I have been married to my wife for over two years now, we dated before then on and off for a few years. We got married on a whim, but we were definetly in Love. However as time has gone by i find myself very unhappy. We finally had it out and I told her i wanted a divorce because i wasnt happy anymore

Currently we are living together pending a move across country and a "seperation" to see if things can be resolved. I am having a hard time having faith that it will make things better, because you see we have an 8 month old son and i dont want her to resent me or hate me and that drive her to the point where she uses him against me.

I want to try and make it work because i do love her, very much and i love the family we started together...but i just dont ever see myself being happy with her...it seems so surreal, i dont understand how i can love her yet not be happy with her at the same time. it just makes no sense.

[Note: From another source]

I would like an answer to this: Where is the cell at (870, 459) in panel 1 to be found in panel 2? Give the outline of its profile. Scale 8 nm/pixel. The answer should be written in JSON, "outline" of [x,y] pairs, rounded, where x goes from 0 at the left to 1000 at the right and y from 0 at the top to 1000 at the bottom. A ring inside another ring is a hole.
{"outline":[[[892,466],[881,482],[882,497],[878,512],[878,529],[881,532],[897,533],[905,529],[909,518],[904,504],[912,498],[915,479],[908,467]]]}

I feel like a terrible person and i know that ive broken her heart, but what do i do. Do i stay with her for the sake of her happiness and the sake of not splitting our family up...or do i let go of this and find a way for me to be happy again...i want my son to have a family, but i dont think his parents being split would change how we felt about him and as long as he knows he is loved shouldnt that be enough?

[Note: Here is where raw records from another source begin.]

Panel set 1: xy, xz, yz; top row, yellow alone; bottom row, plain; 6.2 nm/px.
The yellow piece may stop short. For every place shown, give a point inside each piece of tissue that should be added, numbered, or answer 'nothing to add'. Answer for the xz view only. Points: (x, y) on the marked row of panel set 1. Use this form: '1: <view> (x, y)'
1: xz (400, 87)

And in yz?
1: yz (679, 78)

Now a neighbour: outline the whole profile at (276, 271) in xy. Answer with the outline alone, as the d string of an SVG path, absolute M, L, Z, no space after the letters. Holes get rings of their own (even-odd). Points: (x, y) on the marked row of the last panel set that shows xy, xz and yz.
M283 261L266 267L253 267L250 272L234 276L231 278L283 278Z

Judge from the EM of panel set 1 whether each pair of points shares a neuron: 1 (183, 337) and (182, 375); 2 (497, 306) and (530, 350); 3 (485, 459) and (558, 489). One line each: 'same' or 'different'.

Im so lost right now and have no idea where to go from here.


----------



## tacoma (May 1, 2011)

Why are you not happy with her?

What does she do to make you unhappy?

What could she do to make you happy?


----------



## j.b.17 (Jan 5, 2012)

thats the thing i just really dont know what changed, any thing thats ever come up as far as fights or what not have always been little peddy things, and it just seems like its all built up on top of me and i cant get out from under it

i have found myself truly resenting the idea of spending time with her, i pretty much fake happiness, when all i can think about is how i wish my life was different, i know that sound cruel...but honestly for the life of me i dont know what to do, i feel like this seperation is just a stall and i dont see how it could possibly mak things better and i know she wants me to really try and figure out if we could reslove this but i just dont see how we could.

in short to answer your question:

Im not really sure where my unhsppiness came from
and i dont see how it coud ever change, i have lost all faith in this relationship


----------



## SockPuppet (May 16, 2011)

If you cant pin-point the variables that make you unhappy with your wife, perhaps this inst the issue.

When wifey is away are you happy? Maybe a few of these "little peddy fights" hold more meaning than you are aware?

Im just wondering if maybe your just unhappy in general, and you focus this energy on your wife, and she gets stuck with the blame. I mean, you say you lvoe her and all.....


----------



## Chaparral (Jul 17, 2011)

Each person's happiness depends on themselves. Husbands do not make wives happy or vice versa. You two don't even fight. Your happiness is your responsiblity not anyone elses.

You needto find a good counselor for yourself before you screw up and actually make your whole family much worse than unhappy.


----------



## joshbjoshb (Jul 11, 2011)

Yeah, as people mentioned here - are you happy otherwise? Or are you just a big depressed now and blame your wife for that?


----------